Scope of the BizUnit message level tests

Level 2: business process-level integration
The second level of integration testing that is performed focuses on successful completion of different business processes, such as customer orders, customer returns, purchasing, etc. These business processes involve the exchange of information between multiple applications. As the warehouse management system is developed in parallel, that interface is simulated using a custom built simulation tool. On a side note: this is a form of service virtualization.
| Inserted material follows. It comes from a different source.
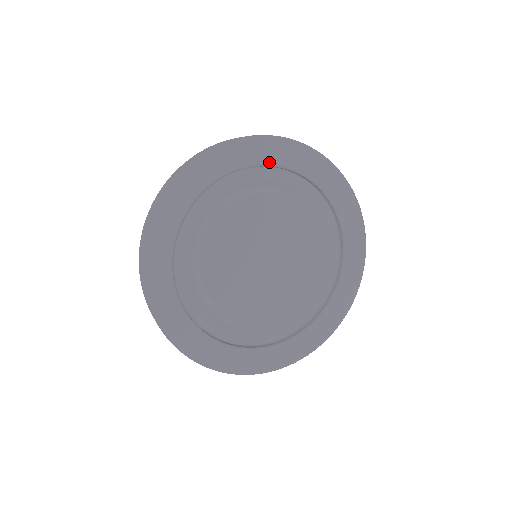
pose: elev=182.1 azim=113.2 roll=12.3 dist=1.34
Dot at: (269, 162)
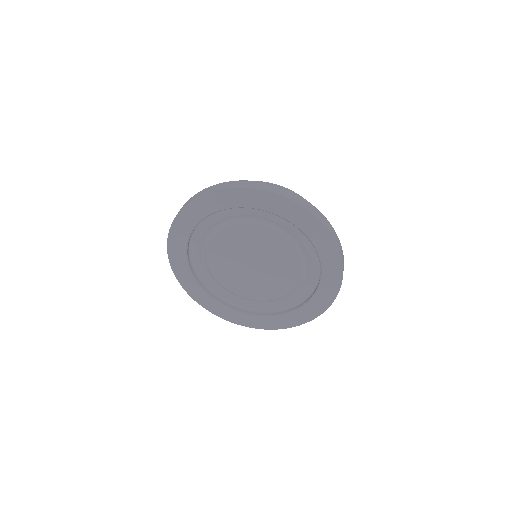
Dot at: (230, 206)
Tests on this level involve triggering the relevant business process and tracking the process instance as related messages pass through the applications involved. For example, a test on the customer order process is started by creating a new order and verifying amongst other things if the order:

  • can be successfully picked and shipped by the warehouse simulator,
  • is created, updated and closed correctly by the supply chain suite,
  • is administrated correctly in the order manager,
  • triggers the correct stock movements, and
  • successfully triggers the invoicing process

Scope of the business process tests

A number of tests on this level have been automated using FitNesse. For me, this was the first project where I had to use FitNesse, and while it does the job, I haven’t exactly fallen in love with it yet. Maybe I just don’t know enough about how to use it properly?

Level 3: integration with warehouse
The third and final level of integration testing was done on the interface between the supply chain suite and connecting applications and the actual warehouse itself. As both systems were developed in parallel, it took quite a bit of time before we finally were able to test this interface properly. And even though our warehouse simulation had been designed and implemented very carefully, and it certainly did a lot for us in speeding up the development process, the first integration tests showed that there is no substitute for the real thing. After lots of bug fixing and retesting, we were able to successfully complete this final level of integration testing.

Scope of the warehouse integration tests

For this final level of integration testing, we were not able to use automated tests due to the time required by the warehouse to physically pick and ship the created orders. It would not have made sense to build automated tests that have to wait for an hour or more before a response indicating the order has been shipped is returned from the warehouse. The test cases executed mostly follow the same steps as those in level 2 as they are also focused on executing business processes.

I hope this post has given you some ideas on how to break down the task of integration testing for a large and reasonably complex application landscape. Thinking in different integration levels has certainly helped me to determine which steps and which checks to include in a given test scenario.